Whether these guidelines, released August 21, 2019, are ultimately better for shareholders depends on which side of the vote you come down on. The SEC’s commissioners were split, voting 3-2 to issue the guidance.
The commissioners in favor tout the new rules as adding transparency to proxy voting advice, such as disclosing conflicts of interest, or disclosing providers of any third-party research used in a recommendation. Proxy voting advisers also will now be subject to an existing SEC rule governing the issuance of “false or misleading” statements.
For some time, the SEC has been considering various changes and guidance regarding proxy voting. In 2010, the Staff published a concept release and public comment regarding proxy advisory firms and their role. Additionally, the SEC hosted a round table to discuss the proxy process with industry leaders to gain their insight. Finally, earlier this year, Chairman Clayton stated that “the current system is in need of a major overhaul.” It appears this overhaul has arrived.

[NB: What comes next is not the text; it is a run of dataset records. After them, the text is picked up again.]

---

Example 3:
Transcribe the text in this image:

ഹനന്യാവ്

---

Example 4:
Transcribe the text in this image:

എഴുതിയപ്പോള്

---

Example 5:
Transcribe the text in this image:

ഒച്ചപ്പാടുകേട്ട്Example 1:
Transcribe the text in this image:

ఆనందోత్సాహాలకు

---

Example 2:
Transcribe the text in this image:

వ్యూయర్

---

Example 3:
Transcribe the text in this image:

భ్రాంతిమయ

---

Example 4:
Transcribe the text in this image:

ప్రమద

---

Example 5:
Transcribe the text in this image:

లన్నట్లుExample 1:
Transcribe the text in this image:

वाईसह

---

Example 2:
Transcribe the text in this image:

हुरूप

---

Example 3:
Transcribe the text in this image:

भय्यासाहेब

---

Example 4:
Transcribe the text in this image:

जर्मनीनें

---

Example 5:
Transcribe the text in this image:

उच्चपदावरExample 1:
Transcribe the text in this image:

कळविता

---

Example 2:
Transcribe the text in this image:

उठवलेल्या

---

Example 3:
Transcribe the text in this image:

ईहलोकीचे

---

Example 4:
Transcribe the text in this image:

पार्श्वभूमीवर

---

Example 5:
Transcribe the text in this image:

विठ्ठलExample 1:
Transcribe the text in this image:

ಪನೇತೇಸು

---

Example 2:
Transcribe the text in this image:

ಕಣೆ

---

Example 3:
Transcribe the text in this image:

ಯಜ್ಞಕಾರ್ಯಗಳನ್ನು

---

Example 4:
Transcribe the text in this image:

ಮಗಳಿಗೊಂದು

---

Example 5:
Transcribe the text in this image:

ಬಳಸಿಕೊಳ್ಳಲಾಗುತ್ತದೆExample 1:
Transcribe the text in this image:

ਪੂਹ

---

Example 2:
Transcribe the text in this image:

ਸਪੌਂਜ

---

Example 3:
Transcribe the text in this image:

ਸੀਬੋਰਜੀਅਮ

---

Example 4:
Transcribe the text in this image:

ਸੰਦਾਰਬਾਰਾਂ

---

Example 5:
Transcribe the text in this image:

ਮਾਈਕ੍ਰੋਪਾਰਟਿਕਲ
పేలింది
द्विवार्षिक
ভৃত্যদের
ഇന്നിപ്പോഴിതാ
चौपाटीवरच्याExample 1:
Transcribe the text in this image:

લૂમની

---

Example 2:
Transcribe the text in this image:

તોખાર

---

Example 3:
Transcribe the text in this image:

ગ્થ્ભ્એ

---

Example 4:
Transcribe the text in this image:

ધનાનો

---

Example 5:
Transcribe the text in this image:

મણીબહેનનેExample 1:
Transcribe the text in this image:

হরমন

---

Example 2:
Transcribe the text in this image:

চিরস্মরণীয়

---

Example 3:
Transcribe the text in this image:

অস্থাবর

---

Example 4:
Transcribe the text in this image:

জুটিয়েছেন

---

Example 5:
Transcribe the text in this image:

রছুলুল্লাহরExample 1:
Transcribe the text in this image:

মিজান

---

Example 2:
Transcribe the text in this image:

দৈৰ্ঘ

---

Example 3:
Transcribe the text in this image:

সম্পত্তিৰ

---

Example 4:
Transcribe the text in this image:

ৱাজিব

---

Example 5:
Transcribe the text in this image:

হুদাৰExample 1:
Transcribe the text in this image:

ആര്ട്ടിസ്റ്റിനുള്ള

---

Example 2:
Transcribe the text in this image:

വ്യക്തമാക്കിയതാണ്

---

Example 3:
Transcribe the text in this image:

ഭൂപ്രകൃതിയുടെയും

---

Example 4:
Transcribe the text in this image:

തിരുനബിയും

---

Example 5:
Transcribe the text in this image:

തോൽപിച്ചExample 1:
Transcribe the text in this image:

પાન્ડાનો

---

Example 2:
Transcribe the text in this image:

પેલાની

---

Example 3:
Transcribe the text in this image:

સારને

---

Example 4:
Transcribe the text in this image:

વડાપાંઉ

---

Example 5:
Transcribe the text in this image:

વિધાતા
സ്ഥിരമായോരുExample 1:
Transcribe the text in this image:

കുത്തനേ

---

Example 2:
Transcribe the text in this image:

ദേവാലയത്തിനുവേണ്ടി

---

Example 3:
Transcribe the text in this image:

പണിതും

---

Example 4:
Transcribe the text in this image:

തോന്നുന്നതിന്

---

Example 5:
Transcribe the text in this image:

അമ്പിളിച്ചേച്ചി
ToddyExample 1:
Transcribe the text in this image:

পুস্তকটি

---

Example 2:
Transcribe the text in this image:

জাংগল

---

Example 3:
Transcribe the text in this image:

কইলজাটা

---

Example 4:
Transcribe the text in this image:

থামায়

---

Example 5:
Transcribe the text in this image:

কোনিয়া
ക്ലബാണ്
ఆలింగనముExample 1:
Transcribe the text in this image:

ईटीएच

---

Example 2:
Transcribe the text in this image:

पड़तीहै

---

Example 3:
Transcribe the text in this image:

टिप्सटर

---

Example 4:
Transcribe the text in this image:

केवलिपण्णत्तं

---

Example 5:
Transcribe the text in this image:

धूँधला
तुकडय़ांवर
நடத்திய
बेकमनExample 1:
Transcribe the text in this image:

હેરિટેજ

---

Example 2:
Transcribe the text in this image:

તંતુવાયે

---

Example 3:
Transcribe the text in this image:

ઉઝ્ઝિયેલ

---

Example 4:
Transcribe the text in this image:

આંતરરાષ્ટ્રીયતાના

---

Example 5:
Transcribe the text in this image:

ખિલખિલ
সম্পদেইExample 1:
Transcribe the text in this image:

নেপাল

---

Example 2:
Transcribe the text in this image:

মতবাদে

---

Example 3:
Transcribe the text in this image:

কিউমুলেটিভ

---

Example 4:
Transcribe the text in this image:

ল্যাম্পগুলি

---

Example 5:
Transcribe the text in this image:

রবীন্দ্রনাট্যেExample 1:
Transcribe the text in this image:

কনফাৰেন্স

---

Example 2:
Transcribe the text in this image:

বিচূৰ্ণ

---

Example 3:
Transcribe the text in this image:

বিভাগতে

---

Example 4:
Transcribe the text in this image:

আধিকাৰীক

Fiduciary Obligation in Proxy Voting
Rule 206(4)-6 of the Advisers Act of 1940, as amended (the Advisers Act) requires registered investment advisers to adopt policies and procedures reasonably designed to vote clients securities in their best interest. As a result, one of the key points of this new guidance elaborates on exactly how advisers are making the determination to vote a proxy.
Often times, advisers will seek information regarding proxies from a third party, such as ISS or Glass Lewis – the two most prominent in the U.S. proxy advisory market. The new guidance emphasizes that this information is considered a “solicitation” under Rule 14a-1 of the Securities Exchange Act of 1934 and, according to the SEC, constitutes information “designed to influence client’s voting decisions.” When using this information, it is the adviser responsibility and obligation to verify that what they received is not false or misleading in any way that may cause them to vote a proxy. Accordingly, advisers cannot blindly rely on the guidance provided by third-party proxy advisory firms and must develop proper oversight measures to satisfy their regulatory obligations.
Third-Party Proxy Services for Proxy Voting
As a general matter, it has become more and more common for an adviser to engage a proxy voting service to either manage the proxies received or vote proxies themselves. The guidance provides that by designating this authority to a third party, the adviser does not alleviate itself from its fiduciary duty or potential conflicts. Additional due diligence and ongoing review should be instituted to: (i) verify that the firm is reputable and appropriate; and (ii) ensure that information provided by the firms is accurate; and (iii) any votes that are made by the proxy voting firm are in line with the adviser’s policies and procedures.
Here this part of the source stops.